Seeking the Surreal At SCOPEHamptons

A work by local artist Darius Yetktai
Photo by M. W. Weiss

Believe it or not, art fairs are a lot like film festivals: an abundance of things to see and experience; an overload of visual material bombarding the senses; the participation in a special world showing off what's new and different, good and bad.

Even so, sometimes there's no escape.

Luckily, that wasn't the case at this year's ScopeHamptons. The spatial arrangement of the exhibits gave viewers room to breathe and appreciate the work, which is a good sign as far as the dynamics of aesthetics are concerned. And spectators didn't feel the pervading congestion that people experience from the East End traffic.

Vee Speers' "The Birthday Party #6, 2007"

In a nutshell, ScopeHamptons, at least for this critic, was an enjoyable event, made more interesting when the focus became to specifically seek out surreal, ambiguous art works.

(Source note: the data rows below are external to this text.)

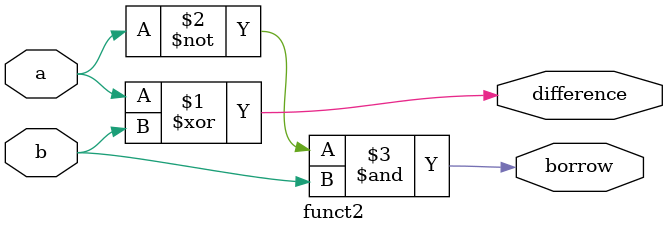
<source format=v>
module funct2(a,b,difference,borrow);
input a,b;
output difference,borrow;
assign difference= (a ^ b);
assign borrow= ( ~a & b);
endmodule
</source>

First stop was East Hampton's Salomon Contemporary Gallery where Darius Yektai's "Untitled Landscape" and "Untitled Reflection" presented striking settings of both mysterious and mythic themes, the abstraction lending itself to dysfunction and imbalance. Such an ambience is one we have come to expect from Yektai, manifesting itself in diverse media. Is his cosmic vision one of the past or the future? Or perhaps the present?

Another local artist, Andrea Cote (represented by Dallas' Pan American Art Projects) provided a surreal perspective of the female figure with arresting etchings and aquatints. While Cote's figures get lost in the web of her spider-like lines, we're not sure if her subjects are eternally entrapped or liberated as a result.

Vee Speers' photographic series at Boston's RHYS Gallery is a third example of ambiguity and Surrealism. Although many other photographers (like Tina Barney and Christa Maiwald), use their own children as subjects, there's something unsettling about Speers' work. The children seem innocent enough, often dressed up in vintage clothes from the 1950s and '60s, but there's the subtle idea that their identity has already been defined even at an early age.

Zeng Jianyong's ink and watercolor portraits of children at New York's Eli Klein Fine Art Gallery also address what is not seen but sensed instead. The artist's youngsters are wide-eyed, thoughtful and a bit sad, as if they are expecting disaster at any minute. Yet according to their uniforms, they are "head of the class," and should be looking forward to a bright future. Again, like Speers' photographs, there's a sense of finality about these children's lives.